Rather than a spatial fix of relocating dementia care to the global south, this current research examines how automation and robotisation is being implemented and imagined as a salve to a systemic labour shortage of care workers in the global north.
Through expert interviews with roboticists, tech companies, and local government providers of social care in the UK, the work seeks to better understand the political economy of new robot technologies, how digitization is driving the financialization of our health care data, and how automation is radically reconfiguring existing care practices and possibly reinforcing gendered and racialized care labour.
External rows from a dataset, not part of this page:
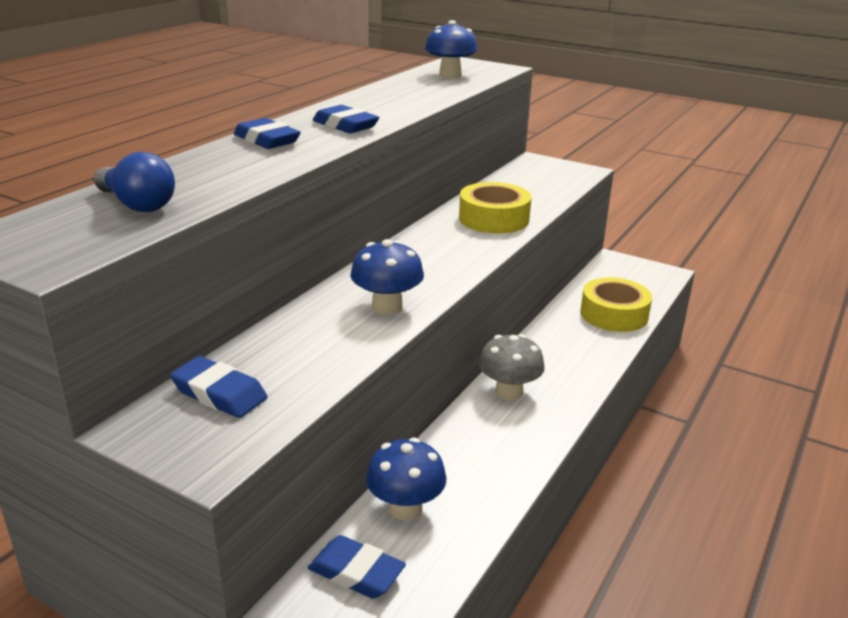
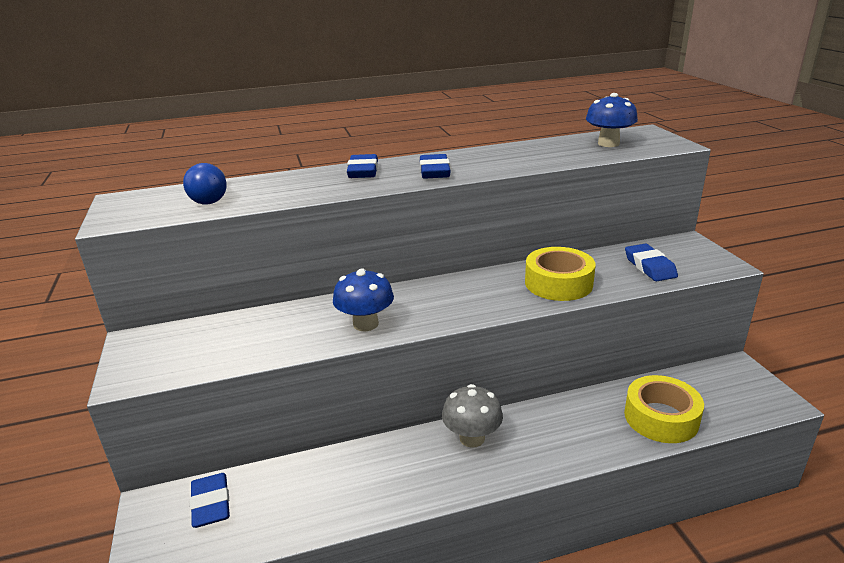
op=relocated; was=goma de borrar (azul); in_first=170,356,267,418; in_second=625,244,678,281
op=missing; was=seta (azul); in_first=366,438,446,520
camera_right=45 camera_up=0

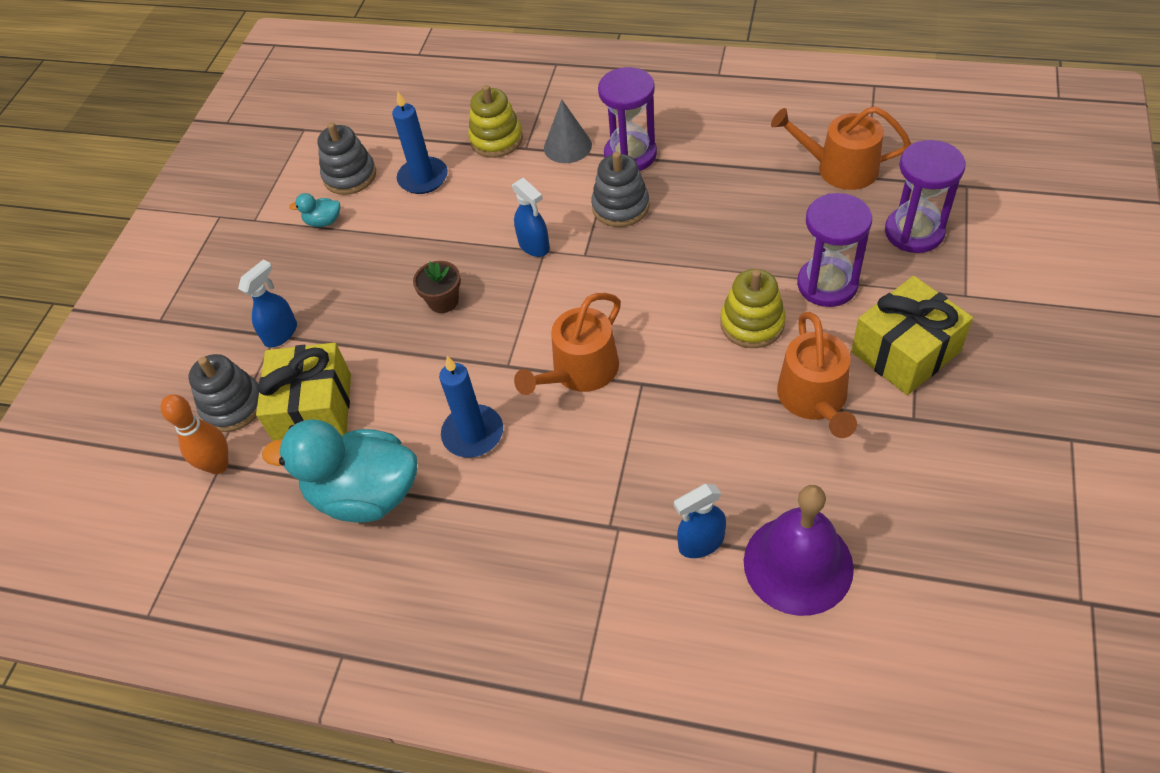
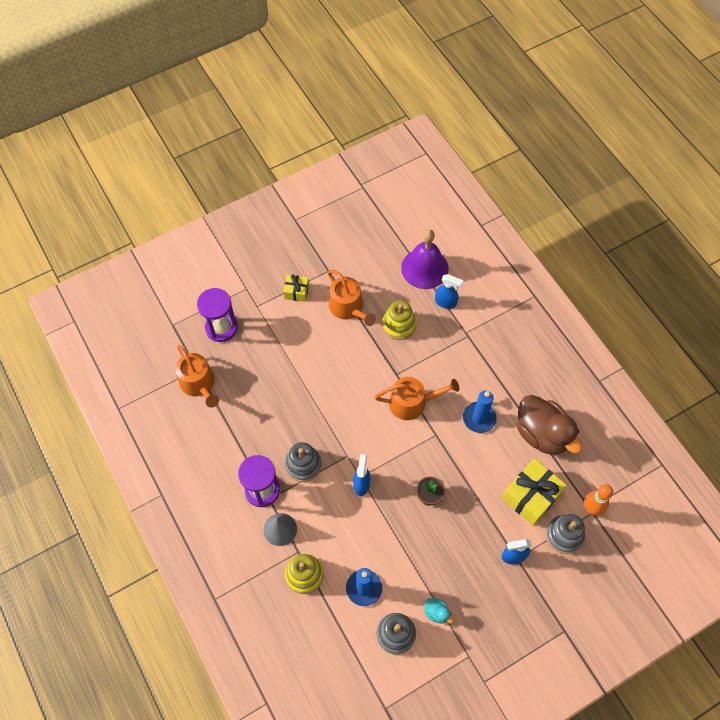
op=colour; was=pato (turquesa); now=pato (marrón); in_first=262,419,417,523; in_second=517,395,582,455
op=relocated; was=juguete apilable (amarillo); in_first=720,269,786,348; in_second=382,300,416,340
op=spun; was=regadera (naranja); in_first=777,312,857,438; in_second=327,270,376,326; clockwise=105
op=missing; was=reloj de arena (morado); in_first=797,193,872,307
op=size; was=regalo (amarillo); in_first=851,276,973,395; in_second=283,274,309,302; ratio=0.54
camera_right=-140 camera_up=10

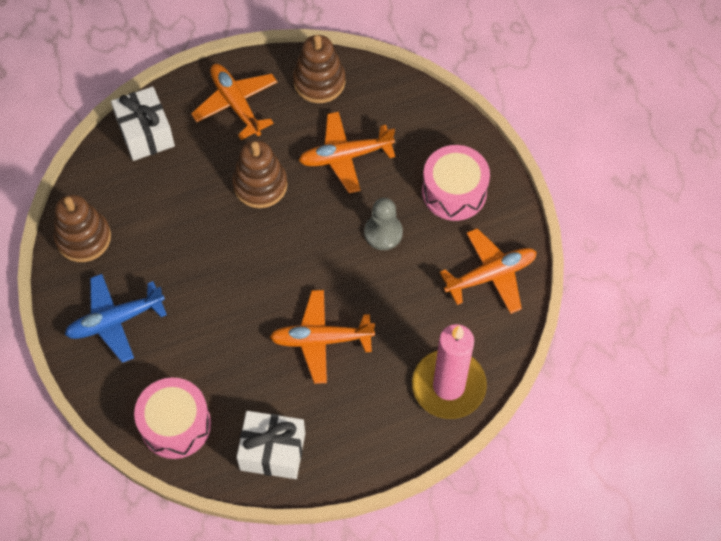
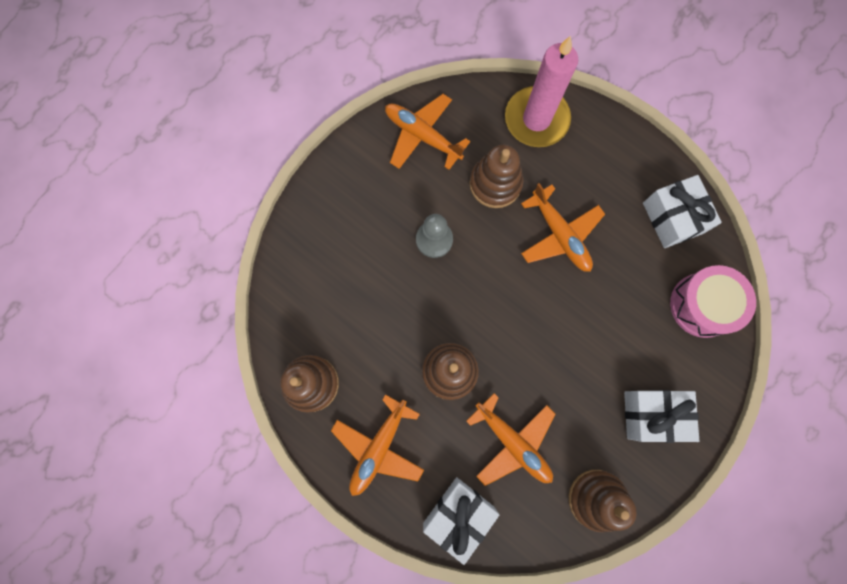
op=exchanged; was=avión (azul); now=regalo (blanco); in_first=65,274,167,363; in_second=624,390,699,443
op=relocated; was=avión (naranja); in_first=299,112,395,193; in_second=466,393,556,486
op=missing; was=tambor (rosa); in_first=422,145,490,221
op=appeared; now=juguete apilable (marrón); in_second=469,145,524,208
camera_right=-120 camera_up=15

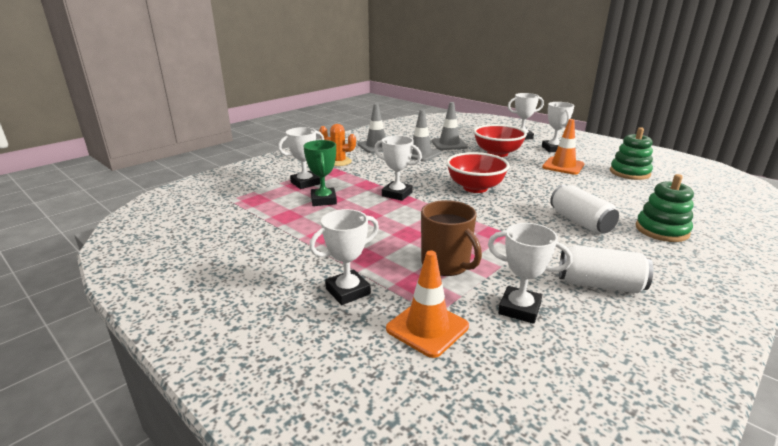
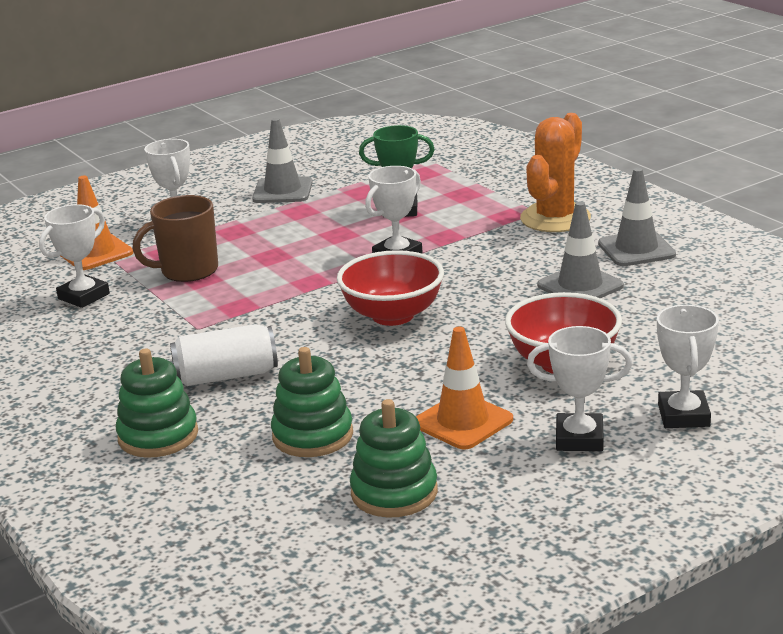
op=missing; was=trofeo (blanco); in_first=278,127,324,189
op=size; was=cactus (naranja); in_first=319,124,356,166; in_second=520,113,591,232; ratio=1.55
op=relocated; was=cono de tráfico (gris); in_first=432,102,468,150; in_second=252,118,313,203
op=missing; was=lata (blanco); in_first=559,245,653,293
op=appeared; now=juguete apilable (verde); in_second=271,347,353,457
camera_right=105 camera_up=0

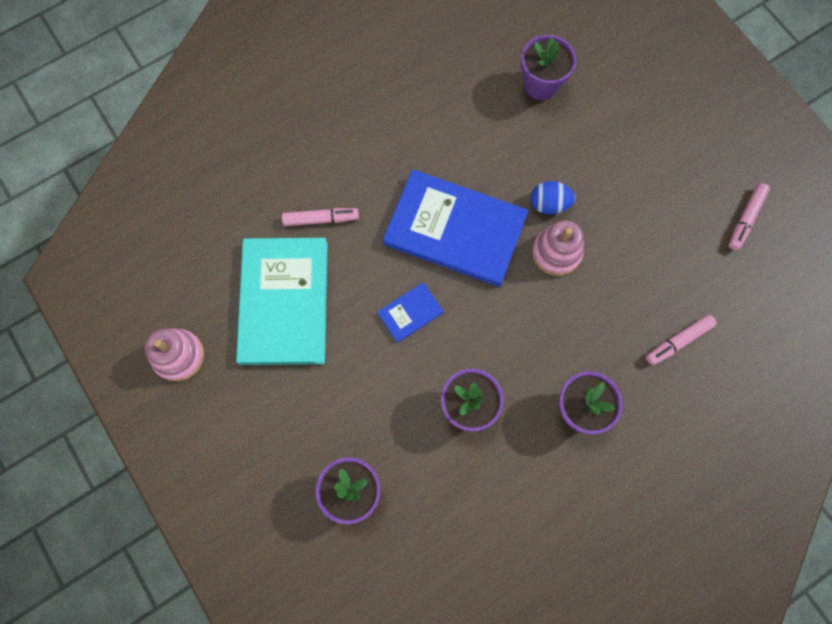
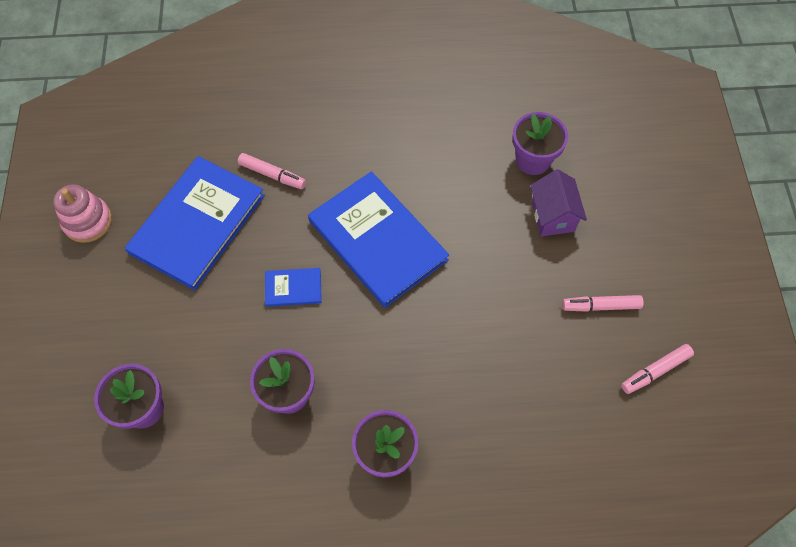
op=colour; was=libro (turquesa); now=libro (azul); in_first=236,238,328,365; in_second=125,156,265,291
op=missing; was=huevo (azul); in_first=531,181,575,214
op=missing; was=juguete apilable (rosa); in_first=532,220,584,276
op=relocated; was=rotulador (rosa); in_first=646,314,717,365; in_second=562,295,644,312
op=appeared; now=casa (morado); in_second=530,169,587,236
camera_right=30 camera_up=-10

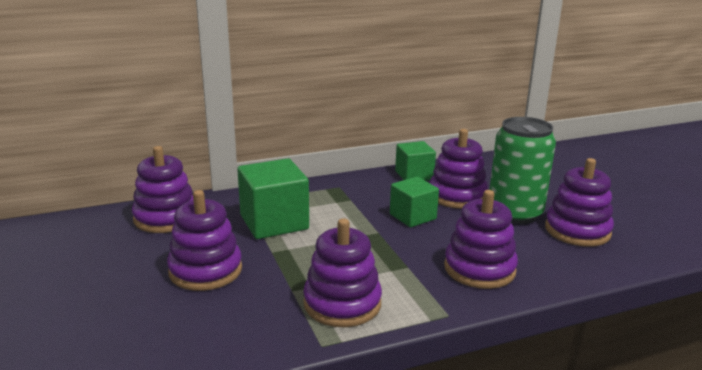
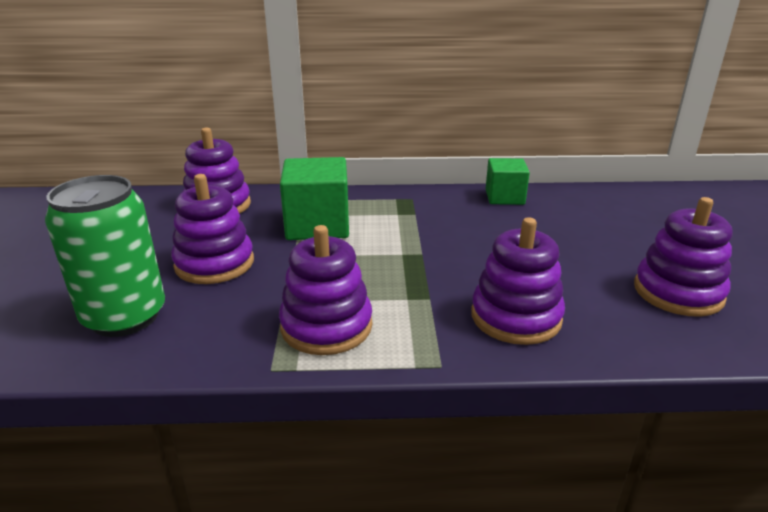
op=missing; was=cubo (verde); in_first=390,177,439,227
op=missing; was=juguete apilable (morado); in_first=429,129,488,209
op=relocated; was=lata (verde); in_first=489,117,556,224; in_second=45,175,165,337
camera_right=20 camera_up=5

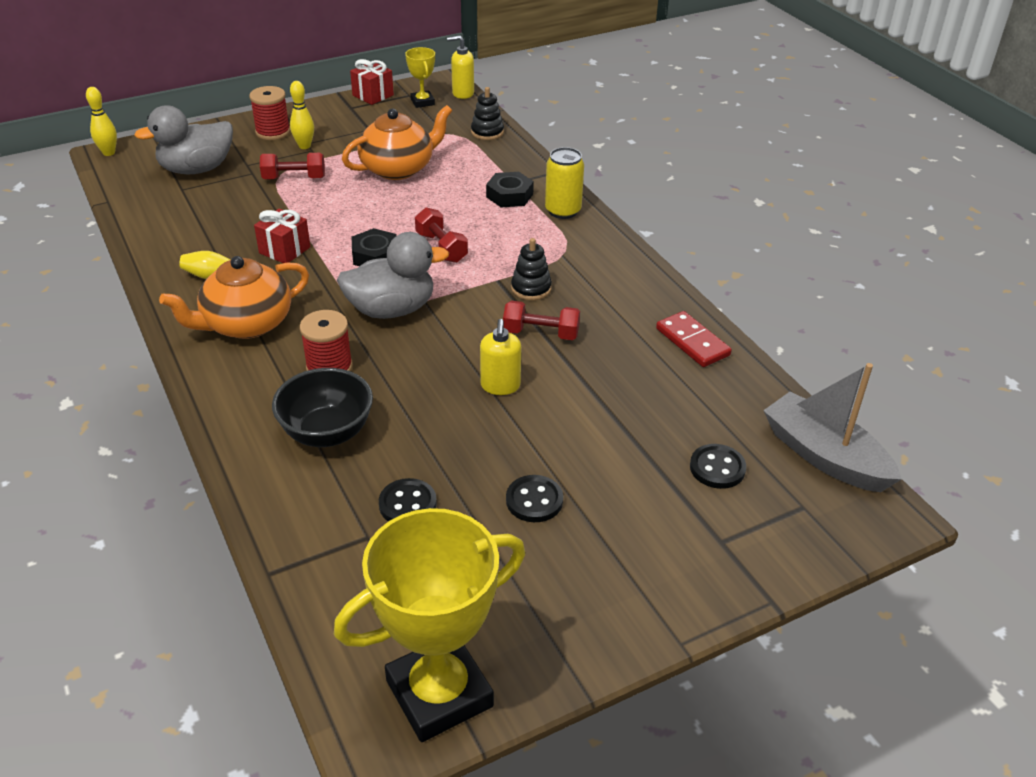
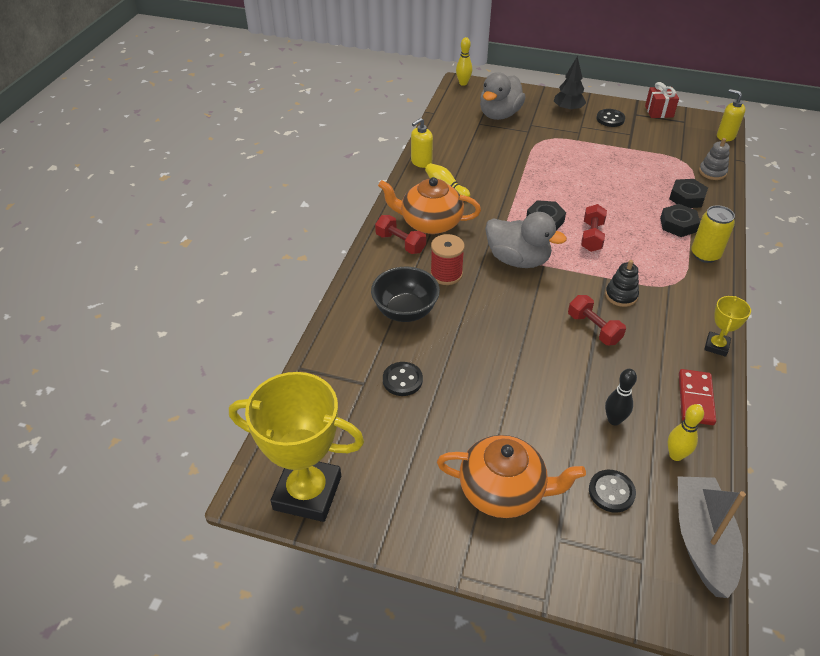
op=spun; was=pato (gris); in_first=134,105,233,174; in_second=480,72,526,120; clockwise=-75
op=exchanged; was=carrete (rojo); now=árbol (negro); in_first=249,86,290,140; in_second=554,56,586,112
op=missing; was=regalo (rojo); in_first=254,209,310,263
op=relocated; was=mancuerna (rojo); in_first=260,153,325,179; in_second=375,215,426,254
op=relocated; was=bolo (amarillo); in_first=290,81,314,149; in_second=668,404,704,461
op=relocated; was=tetera (naranja); in_first=342,105,452,180; in_second=437,435,586,518
op=relocated; was=trofeo (amarillo); in_first=405,47,435,108; in_second=704,296,751,357
op=colour; was=juguete apilable (negro); now=juguete apilable (gris); in_first=471,87,504,140; in_second=699,138,730,180
op=relocated; was=dispensador de jabón (amarillo); in_first=480,319,521,395; in_second=411,118,433,168
op=relocated; was=botón (negro); in_first=506,475,563,522; in_second=596,109,625,127
op=appeared; now=bolo (negro); in_second=605,369,637,426
op=appeared; now=tuerca (negro); in_second=669,179,708,208
camera_right=45 camera_up=5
This work began by examining the development and deployment of social robots in UK to address care shortages and an epidemic of loneliness:
(2023) Robots and care of the aging private self. Environment and Planning A 55, 8, pp. 2051-2066.
(2023) In the wake of the pandemic, reworking the labors of care: A conversation between Cindi Katz, Caleb Johnston and Geraldine Pratt. In Working Future, edited by D Eisenburg and E Rothenberg. University of Chicago Press.
Recently, we’ve been documenting emerging partnerships between local UK authorities and private technology companies. The focus has been to understand how the UK’s social care infrastructure is being radically reimagined through different technologies. Who will deliver caring futures in the UK? Who is absorbing the fiscal risk of technological innovation? Who is profiting? And what are the limits of technology as a response to our care crisis?
(2024) Automating adult social care in the UK: Extracting value from a crisis. Geoforum, epub ahead of publication.